The actual combat demonstration verification instructions are as follows:

Create test table text_test where id and context are type int(11) and text:

mysql> create table text_test(id int(11),context text);
Query OK, 0 rows affected
Copy the code

Insert a large number of data into the text_test table.

The repeat function is used to copy strings

mysql> insert into text_test(id.context) values(1.repeat('xcbeyond'.1000));
Query OK, 1 row affected

mysql> insert into text_test(id.context) values(2.repeat('xcbeyond'.1000));
Query OK, 1 row affected

mysql> insert into text_test(id.context) values(3.repeat('xcbeyond'.1000));
Query OK, 1 row affected

mysql> insert into text_test(id.context) values(4.repeat('xcbeyond'.1000));
Query OK, 1 row affected

mysql> insert into text_test(id.context) values(5.repeat('xcbeyond'.1000));
Query OK, 1 row affected

mysql> insert into text_test(id.context) values(6.repeat('xcbeyond'.1000)); Query OK, 1 row affected......Copy the code

Select * from text_test; select * from text_test;

2020/03/07 Sat 15:58 540,672 text_test.ibdCopy the code

The data file size shown here is 540Kb.

Alter table text_test alter table text_test alter table text_test alter table text_test

mysql> delete from text_test where id < 10;
Query OK, 9 rows affected
Copy the code

5) Check the physical file size of text_test here:

2020/03/07 Sat 16:05 573,440 text_test.ibdCopy the code

Strangely, the data file size did not decrease as a result of deleting data, but actually increased a bit.

Select table TEXt_test with OPTIMIZE:

mysql> optimize table text_test;
+----------------+----------+----------+-------------------------------------------------------------------+
| Table          | Op       | Msg_type | Msg_text                                                          |
+----------------+----------+----------+-------------------------------------------------------------------+
| test.text_test | optimize | note     | Table does not support optimize, doing recreate + analyze instead |
| test.text_test | optimize | status   | OK                                                                |
+----------------+----------+----------+-------------------------------------------------------------------+
2 rows in set
Copy the code

Select * from text_test; select * from text_test;

2020/03/07 Sat 16:08 458,752 text_test.ibdCopy the code

You can see that the data file size of the table is reduced, indicating that the “empty” space has been reclaimed.

2. Use synthetic indexes to improve large text fields (TEXT,BLOBType) query performance

A composite index is a hash value created from the contents of a large text field and stored in a separate column of data, which can then be retrieved to find the row.

Note, however, that this technique can only be used for queries that match exactly (hash values are not useful for range search operators such as < or >=).

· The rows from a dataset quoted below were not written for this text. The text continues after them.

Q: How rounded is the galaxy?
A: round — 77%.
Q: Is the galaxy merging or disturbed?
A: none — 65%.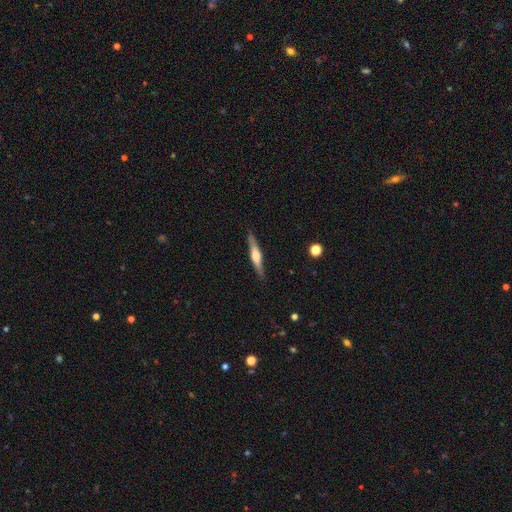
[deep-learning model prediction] Overall: featured or disk (65%; smooth 30%). Edge-on disk: yes (97%). Edge-on bulge: rounded (78%). Merging: none (89%).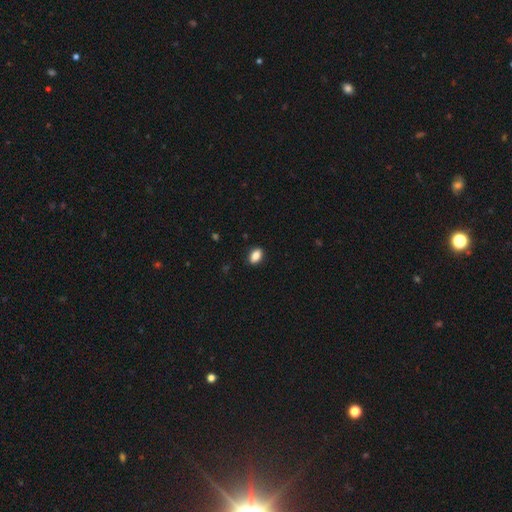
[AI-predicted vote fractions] Smooth or featured: smooth — 86% (star or artifact — 8%)
How rounded: in between — 87% (round — 10%)
Merging: none — 89% (minor disturbance — 9%)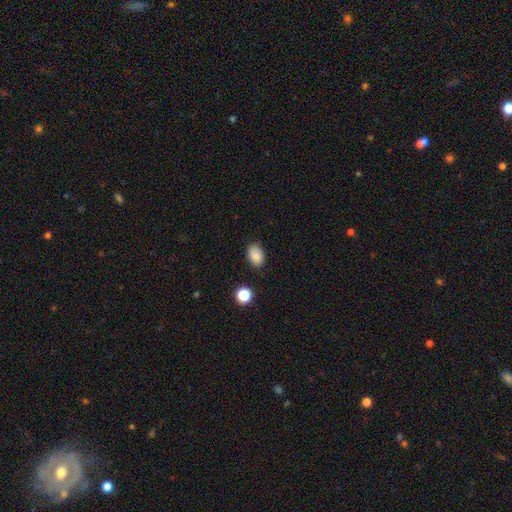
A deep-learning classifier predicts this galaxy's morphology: Q: Smooth or featured?
A: smooth (86%); runner-up: star or artifact (10%)
Q: How rounded?
A: in between (84%); runner-up: round (15%)
Q: Merging?
A: none (81%); runner-up: minor disturbance (14%)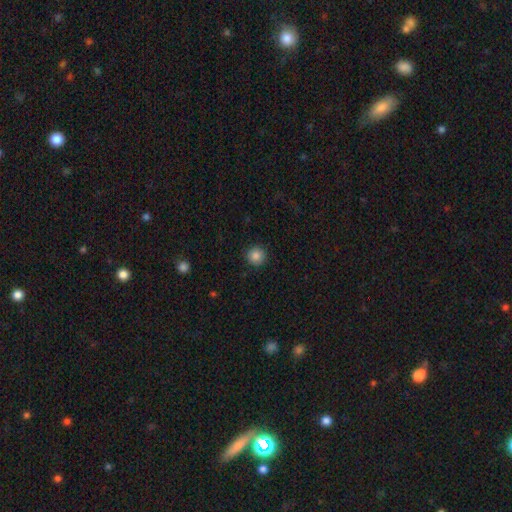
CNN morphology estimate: Smooth or featured: smooth — 86% (star or artifact — 10%)
How rounded: round — 95% (in between — 4%)
Merging: none — 91% (minor disturbance — 6%)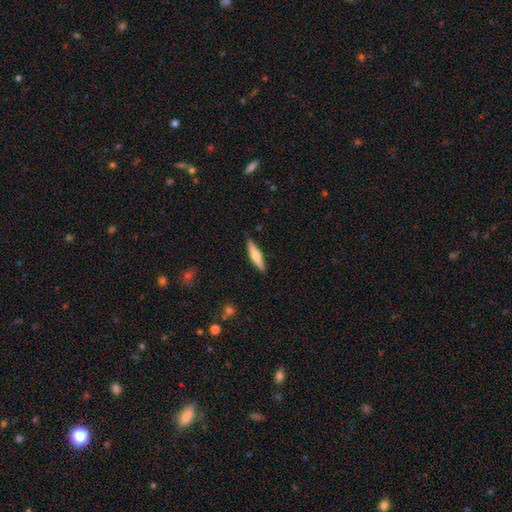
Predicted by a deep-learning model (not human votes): Q: Smooth or featured?
A: smooth (56%); runner-up: featured or disk (39%)
Q: How rounded?
A: cigar-shaped (81%); runner-up: in between (17%)
Q: Merging?
A: none (89%); runner-up: minor disturbance (8%)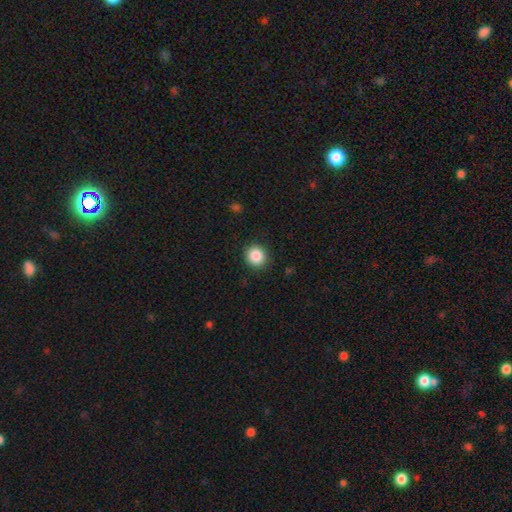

You can use the MD5() function to generate the hash value, use SHA1() or CRC32(), or use your own application logic to calculate the hash value. Remember that numeric hash values can be stored efficiently. Similarly, if the hash algorithm generates strings with trailing whitespace, do not store them in CHAR or VARCHAR columns, which are affected by trailing whitespace removal. Synthesized hash indexes are especially useful for BLOB or TEXT data columns. Lookup with hash identifier values is much faster than searching the BLOB column itself.

The actual combat demonstration verification instructions are as follows:

Create test table text_test2 (context, text, varchar, 40); create test table text_test2 (context, text, varchar, 40);

mysql> create table text_test2(id int(11),context text,hashValue varchar(40));
Query OK, 0 rows affected
Copy the code

Select * from text_test2 where hashValue = MD5;

mysql> insert into text_test2 values(1.repeat('xcbeyond'.10),md5(context));
Query OK, 1 row affected

mysql> insert into text_test2 values(2.repeat('xcbeyond'.10),md5(context));
Query OK, 1 row affected

mysql> select * from text_test2;
+----+----------------------------------------------------------------------------------+-------------------------------- --+
| id | context                                                                          | hashValue                        |
+----+----------------------------------------------------------------------------------+-------------------------------- --+
|  1 | xcbeyondxcbeyondxcbeyondxcbeyondxcbeyondxcbeyondxcbeyondxcbeyondxcbeyondxcbeyond | 537f6020f5b2b59456a61271a2b3f285 |
|  2 | xcbeyondxcbeyondxcbeyondxcbeyondxcbeyondxcbeyondxcbeyondxcbeyondxcbeyondxcbeyond | 537f6020f5b2b59456a61271a2b3f285 |
+----+----------------------------------------------------------------------------------+-------------------------------- --+
2 rows in set
Copy the code

3) If you need to query the value of context column, use hashValue to query the value of context column:

mysql> select * from text_test2 where hashValue = md5(repeat('xcbeyond'.10));
+----+----------------------------------------------------------------------------------+-------------------------------- --+
| id | context                                                                          | hashValue                        |
+----+----------------------------------------------------------------------------------+-------------------------------- --+
|  1 | xcbeyondxcbeyondxcbeyondxcbeyondxcbeyondxcbeyondxcbeyondxcbeyondxcbeyondxcbeyond | 537f6020f5b2b59456a61271a2b3f285 |
|  2 | xcbeyondxcbeyondxcbeyondxcbeyondxcbeyondxcbeyondxcbeyondxcbeyondxcbeyondxcbeyond | 537f6020f5b2b59456a61271a2b3f285 |
+----+----------------------------------------------------------------------------------+-------------------------------- --+
2 rows in set
Copy the code

The above example demonstrates the use of synthetic indexes, which reduce I/O to some extent and improve query efficiency because they can only be used for exact matching.

3. Avoid retrieval when it’s unnecessaryTEXT,BLOBThe value of the type

For example, a SELECT * query is not a good operation unless you can be sure that the WHERE clause as a constraint will only find the rows you need. Otherwise, a large number of values are likely to be transferred aimlessly across the network. This is another example where BLOB or TEXT identifier information stored in a composite index column can be helpful to the user. The user can search index columns, determine which data rows are required, and then retrieve BLOB or TEXT values from the eligible data rows.

4. Separate BLOB or TEXT columns into separate tables

In some circumstances, it may make sense to move these columns to a second table to convert the columns in the original table to a fixed-length row format. This reduces fragmentation in the main table and gives you the performance advantage of fixed-length rows. It also enables the master table to run SELECT * queries without transferring a large number of BLOB or TEXT values over the network.

Select a unique identifier

Unique identifiers, often referred to as primary keys, are used to act as the sole judge of table records. Unique identifiers. Choosing the right data type is very important.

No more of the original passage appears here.